# Hoyt question



## bionicsjw (Feb 1, 2009)

I'm looking for a new bow for this season but am trying to decide bewteen the vantage elite and the contender with the xt 3000 limbs for length. Is there a difference between the 2000 and 3000 limbs as far as performance or forgivness?


----------



## Aaron Groce (Oct 10, 2009)

the 3000 has more forgiveness but less speed 

the 2000 has less forgiveness and more speed


----------



## AT_X_HUNTER (Aug 10, 2005)

I'm thinking about the contender with 3000's. I'm shooting the VE now and it is one heck of a bow. The Contender with 3000's is supposed to be a touch faster than the VE and it's a bit longer ATA. From what I've heard the Contender is the way to go. I'll probably be ordering one by the end of the month.


----------



## bionicsjw (Feb 1, 2009)

*Hoyt limbs*

Thanks that is the answer I was looking for.


----------



## introverted (Jan 2, 2009)

Aaron Groce said:


> the 3000 has more forgiveness but less speed
> 
> the 2000 has less forgiveness and more speed


well, speed yes

but the forgiveness part is slightly more relative to the persons size

a smaller bow with a slightly shorter brace height will hold better all day for a short draw archer


----------



## bionicsjw (Feb 1, 2009)

*Hoyt limbs*

Thanks.
I'm of average height 5'10" and don't really want a shorter bow that is why I'm thinking the 3000 limbs if I go with the contender. I usually shoot only indoor spots so speed is not that important.


----------



## ctmartinshooter (Aug 16, 2003)

It also depends on what riser length you're comfortable with. The ATA difference between the two is 3/4", so negligible. Some people say they can hold the VE much better than a bow with longer limbs but a shorter riser.


----------



## kateraxl2970 (Jan 2, 2009)

ctmartinshooter said:


> It also depends on what riser length you're comfortable with. The ATA difference between the two is 3/4", so negligible. Some people say they can hold the VE much better than a bow with longer limbs but a shorter riser.


I like a longer riser, been shooting a proelite w/3000's and just ordered a vantagelite cause i dont care for the long limbs on my proelite .The contender dont seem to much different than the proelite, that it replaced !


----------



## introverted (Jan 2, 2009)

bionicsjw said:


> Thanks.
> I'm of average height 5'10" and don't really want a shorter bow that is why I'm thinking the 3000 limbs if I go with the contender. I usually shoot only indoor spots so speed is not that important.


i think the 2000's would probably hold better for your

but that brace height is off putting, if i were to choose 2000's on that bow, i'd have to go with cam 1/2 +

but 3000's will hold and shoot great for you too, don't forget, it's mostly about you


----------



## bionicsjw (Feb 1, 2009)

*Hoyt Question*

Thanks to al.
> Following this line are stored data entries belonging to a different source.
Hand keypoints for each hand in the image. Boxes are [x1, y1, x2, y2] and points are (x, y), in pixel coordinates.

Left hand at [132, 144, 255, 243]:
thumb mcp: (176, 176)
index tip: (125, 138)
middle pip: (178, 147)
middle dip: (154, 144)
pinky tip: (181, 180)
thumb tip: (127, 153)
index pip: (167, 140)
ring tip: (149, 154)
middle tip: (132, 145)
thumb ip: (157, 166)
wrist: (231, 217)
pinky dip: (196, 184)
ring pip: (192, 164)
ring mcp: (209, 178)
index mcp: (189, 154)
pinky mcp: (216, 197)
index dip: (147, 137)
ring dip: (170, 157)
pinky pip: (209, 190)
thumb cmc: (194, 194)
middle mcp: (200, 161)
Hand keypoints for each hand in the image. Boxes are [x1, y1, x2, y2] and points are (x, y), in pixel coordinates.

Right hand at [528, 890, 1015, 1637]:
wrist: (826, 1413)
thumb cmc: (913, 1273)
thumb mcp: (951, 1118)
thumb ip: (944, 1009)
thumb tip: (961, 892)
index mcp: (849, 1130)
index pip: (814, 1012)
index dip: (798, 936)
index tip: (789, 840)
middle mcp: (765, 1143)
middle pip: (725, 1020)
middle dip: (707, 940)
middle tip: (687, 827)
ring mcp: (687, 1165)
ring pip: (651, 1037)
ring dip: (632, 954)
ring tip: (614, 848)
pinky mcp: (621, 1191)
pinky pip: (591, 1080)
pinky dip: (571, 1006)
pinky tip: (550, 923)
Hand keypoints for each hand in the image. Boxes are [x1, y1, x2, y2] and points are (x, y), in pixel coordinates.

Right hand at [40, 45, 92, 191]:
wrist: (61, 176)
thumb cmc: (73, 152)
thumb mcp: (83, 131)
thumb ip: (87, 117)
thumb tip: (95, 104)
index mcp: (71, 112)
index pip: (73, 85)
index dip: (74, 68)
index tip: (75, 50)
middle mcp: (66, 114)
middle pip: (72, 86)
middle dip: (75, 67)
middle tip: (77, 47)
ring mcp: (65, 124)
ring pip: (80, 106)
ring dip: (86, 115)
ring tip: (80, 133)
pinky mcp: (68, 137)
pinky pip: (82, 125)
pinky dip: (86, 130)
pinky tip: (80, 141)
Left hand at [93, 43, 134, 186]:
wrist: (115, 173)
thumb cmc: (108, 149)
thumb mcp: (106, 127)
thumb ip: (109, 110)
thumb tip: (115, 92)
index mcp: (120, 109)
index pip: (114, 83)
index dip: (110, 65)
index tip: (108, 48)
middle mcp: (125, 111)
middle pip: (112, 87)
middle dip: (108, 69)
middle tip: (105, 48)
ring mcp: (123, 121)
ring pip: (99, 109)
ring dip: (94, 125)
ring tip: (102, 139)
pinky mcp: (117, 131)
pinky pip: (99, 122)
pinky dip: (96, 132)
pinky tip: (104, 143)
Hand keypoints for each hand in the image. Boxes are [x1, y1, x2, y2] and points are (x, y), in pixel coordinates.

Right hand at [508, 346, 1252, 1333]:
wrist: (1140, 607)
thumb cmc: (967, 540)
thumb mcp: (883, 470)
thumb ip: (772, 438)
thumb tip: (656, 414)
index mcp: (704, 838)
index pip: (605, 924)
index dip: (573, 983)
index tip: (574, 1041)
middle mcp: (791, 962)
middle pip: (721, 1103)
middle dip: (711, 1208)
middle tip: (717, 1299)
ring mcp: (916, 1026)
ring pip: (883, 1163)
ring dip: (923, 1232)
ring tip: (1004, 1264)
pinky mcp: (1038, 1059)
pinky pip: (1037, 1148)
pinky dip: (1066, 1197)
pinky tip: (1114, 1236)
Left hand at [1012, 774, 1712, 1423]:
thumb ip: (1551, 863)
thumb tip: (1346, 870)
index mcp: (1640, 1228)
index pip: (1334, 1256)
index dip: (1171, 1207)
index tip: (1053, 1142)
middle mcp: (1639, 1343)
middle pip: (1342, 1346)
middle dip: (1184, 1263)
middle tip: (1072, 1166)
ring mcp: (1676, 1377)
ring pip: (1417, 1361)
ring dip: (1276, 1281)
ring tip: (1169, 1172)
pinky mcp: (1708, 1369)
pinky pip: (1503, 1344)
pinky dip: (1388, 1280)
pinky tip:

I've decided to go with Vantage elite.


----------



## tbirdrunner (Mar 27, 2008)

if you break it down this is what i see from Hoyt's web site. Everything has spirals by the way.
Contender elite with XT2000
IBO 315
ATA 38.5
Brace 6.625

Contender Elite with XT3000
IBO 310
ATA 41.75
Brace 7.75

Vantage Elite with XT2000
IBO 308
ATA 41
Brace 7.75

Personally I I have heard that the pros have found that the Vantage elite shots a tad to the left and right for some reason. I forgot the reason on why they think that but I did hear that from a reliable source. But of course Braden Gellenthien did shoot the new FITA world record with it so obviously the bow performs well. The one speculation that I have heard about he contender is that it seams to be to closely related to the pro elite and ultra elite. Of course all of this can be put to the way side, because it is truly all personal preference. I personally like way the vantage elite looks and feels, but I'm waiting for next year on my target bow.


----------



## ARCHERY=LIFE (May 14, 2009)

The xt2000's defiantly feel faster


----------